The big Ninja's new S-KTRC traction control system, for example, recognizes that the quickest acceleration actually occurs when you've got the perfect degree of rear-wheel slip. So it monitors front and rear wheel speeds every 5 milliseconds, then intervenes by controlling the ignition advance to keep the rear wheel slipping at just the perfect amount. Kawasaki claims that S-KTRC works and thinks faster than other traction control systems, which makes it operate smoother, thus cutting down on harsh interventions and excessive slip. This keeps the rider confident and helps to exploit every last bit of grip available.
The system takes a similar approach to wheelies, permitting a controlled degree of power wheelie out of a corner (again in the name of maximum acceleration), but intervening when the front wheel seems to be coming up too sharply. It's 3-mode adjustable to suit your riding conditions and size of cojones.
Likewise, the Kawasaki Intelligent anti-lock Brake System (KIBS) takes advantage of super-fine sensor readings to provide what the company believes is the fastest-thinking ABS system in the motorcycle world. With speed comes the ability to make much finer adjustments to braking pressure, avoiding the suspension-hammering lock-release-lock-release action of the typical ABS system to provide much smoother stopping. That lack of locking and grabbing should also help keep the rear wheel down under hard braking, as there's less pitching around on the edge of traction than with other systems. But Kawasaki isn't selling this as a safety feature - nope, it's there to get you to maximum braking power and keep you there as securely as possible so that – you guessed it – you can go faster.
Traction control is standard, ABS will be optional.
Suspension and Braking
You name it, it's there. Big Piston Forks, radial brake calipers and master cylinders (although Kawasaki has stopped short of equipping the ZX-10R with monobloc calipers), fully adjustable Showa shock… although it's worth nothing that the shock has been tipped over on its side and mounted horizontally.
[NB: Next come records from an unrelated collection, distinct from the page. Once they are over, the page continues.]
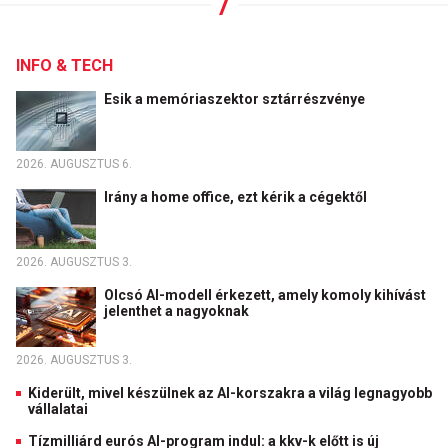
INFO & TECH
Esik a memóriaszektor sztárrészvénye
2026. AUGUSZTUS 6.
Irány a home office, ezt kérik a cégektől
2026. AUGUSZTUS 3.
Olcsó AI-modell érkezett, amely komoly kihívást
jelenthet a nagyoknak
2026. AUGUSZTUS 3.
Kiderült, mivel készülnek az AI-korszakra a világ legnagyobb
vállalatai
Tízmilliárd eurós AI-program indul: a kkv-k előtt is új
This is designed to help centralize mass, as well as to alter the suspension action rate in different parts of the stroke for improved roadholding. It also clears a bigger channel behind the engine for cooling airflow.
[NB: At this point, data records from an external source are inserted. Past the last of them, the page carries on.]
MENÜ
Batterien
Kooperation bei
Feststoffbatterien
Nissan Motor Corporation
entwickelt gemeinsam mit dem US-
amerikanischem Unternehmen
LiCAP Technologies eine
This is a completely new instrument panel, and it looks very cool. For starters, there's a multicoloured LED-backlit tacho bar that can be set to flash as a shift indicator. Then there's a dual-mode main readout, which can be set to road or race mode, with lap timer, gear position indicator, clock, speedo and all the usual suspects, plus a nod to environmentally friendly riding with the Economical Riding Indicator that rewards you for making fuel-efficient choices with the throttle and gear levers. It's a thoughtful touch, but running down the list of Kawasaki riders I know, I doubt it will make much of a difference to Kwaka fans' riding habits.
There's more than enough photos in the gallery for you to make up your own mind about the looks of this new big daddy Ninja. But it's a clear departure from the previous model, and from what the rest of the Japanese crowd are doing. Heavily forward-biased, hunched over and angular, the ZX-10R is coming off the blocks with a distinctive appearance that gives more than a little hint about its evil intentions. Stealth ride this is not, especially in that famous, evil lime green.
There's a huge difference between a roadbike and a superbike race machine, for sure, but this does indeed look like a revolutionary new Kawasaki. Vaulting 10 horsepower clear of the BMW S1000RR is no small statement, the electronics package is fascinating and the overall package looks great – but more importantly, it's the first time in a lot of years that Kawasaki doesn't look like it's playing catch-up.
Chris Vermeulen and a horde of rabid Kawasaki lovers will be pinning high hopes on this machine - and wouldn't it be an amazing story if this one two-wheeled berserker could turn Team Green's racing fortunes around? We can only hope.